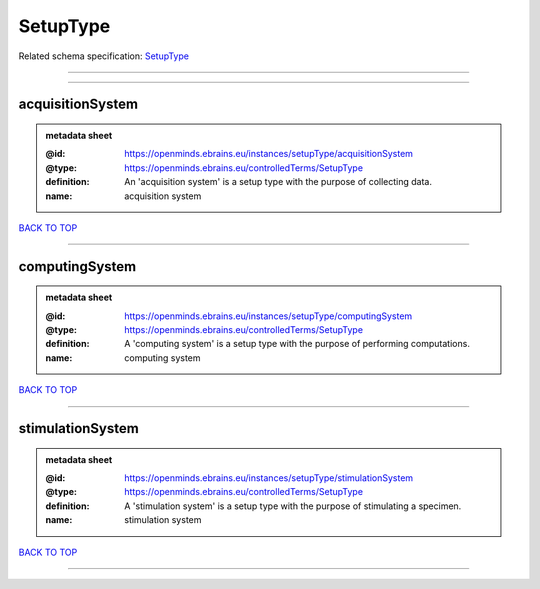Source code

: #########
SetupType
#########

Related schema specification: `SetupType <https://openminds-documentation.readthedocs.io/en/latest/schema_specifications/controlledTerms/setupType.html>`_

------------

------------

acquisitionSystem
-----------------

.. admonition:: metadata sheet

   :@id: https://openminds.ebrains.eu/instances/setupType/acquisitionSystem
   :@type: https://openminds.ebrains.eu/controlledTerms/SetupType
   :definition: An 'acquisition system' is a setup type with the purpose of collecting data.
   :name: acquisition system

`BACK TO TOP <SetupType_>`_

------------

computingSystem
---------------

.. admonition:: metadata sheet

   :@id: https://openminds.ebrains.eu/instances/setupType/computingSystem
   :@type: https://openminds.ebrains.eu/controlledTerms/SetupType
   :definition: A 'computing system' is a setup type with the purpose of performing computations.
   :name: computing system

`BACK TO TOP <SetupType_>`_

------------

stimulationSystem
-----------------

.. admonition:: metadata sheet

   :@id: https://openminds.ebrains.eu/instances/setupType/stimulationSystem
   :@type: https://openminds.ebrains.eu/controlledTerms/SetupType
   :definition: A 'stimulation system' is a setup type with the purpose of stimulating a specimen.
   :name: stimulation system

`BACK TO TOP <SetupType_>`_

------------

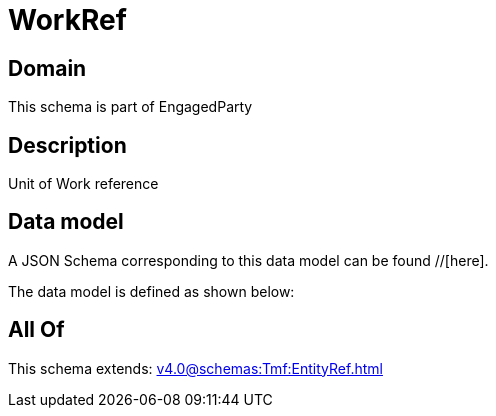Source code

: = WorkRef

[#domain]
== Domain

This schema is part of EngagedParty

[#description]
== Description
Unit of Work reference


[#data_model]
== Data model

A JSON Schema corresponding to this data model can be found //[here].



The data model is defined as shown below:


[#all_of]
== All Of

This schema extends: xref:v4.0@schemas:Tmf:EntityRef.adoc[]
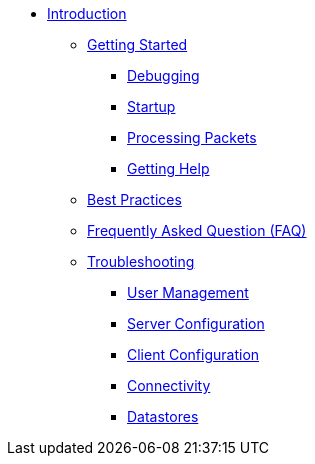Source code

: * xref:index.adoc[Introduction]
** xref:getstarted.adoc[Getting Started]
*** xref:debugging/radiusd_X.adoc[Debugging]
*** xref:debugging/startup.adoc[Startup]
*** xref:debugging/processing.adoc[Processing Packets]
*** xref:gethelp.adoc[Getting Help]
** xref:bestpractices.adoc[Best Practices]
** xref:faq.adoc[Frequently Asked Question (FAQ)]
** xref:trouble-shooting/index.adoc[Troubleshooting]
*** xref:trouble-shooting/user.adoc[User Management]
*** xref:trouble-shooting/server.adoc[Server Configuration]
*** xref:trouble-shooting/client.adoc[Client Configuration]
*** xref:trouble-shooting/connect_nas.adoc[Connectivity]
*** xref:trouble-shooting/datastore.adoc[Datastores]


// Copyright (C) 2025 Network RADIUS SAS.  Licenced under CC-by-NC 4.0.
// This documentation was developed by Network RADIUS SAS.
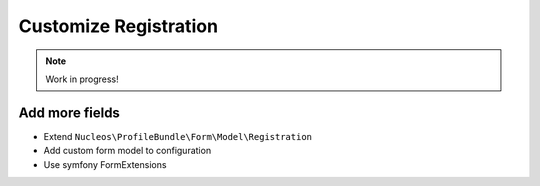 Customize Registration
======================

.. note::

    Work in progress!

Add more fields
---------------

- Extend ``Nucleos\ProfileBundle\Form\Model\Registration``
- Add custom form model to configuration
- Use symfony FormExtensions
* * * * *
Work item:
Go through the records and report each line that contains "with".

Output of the task:
   :definition: An 'acquisition system' is a setup type with the purpose of collecting data.
   :definition: A 'computing system' is a setup type with the purpose of performing computations.
   :definition: A 'stimulation system' is a setup type with the purpose of stimulating a specimen.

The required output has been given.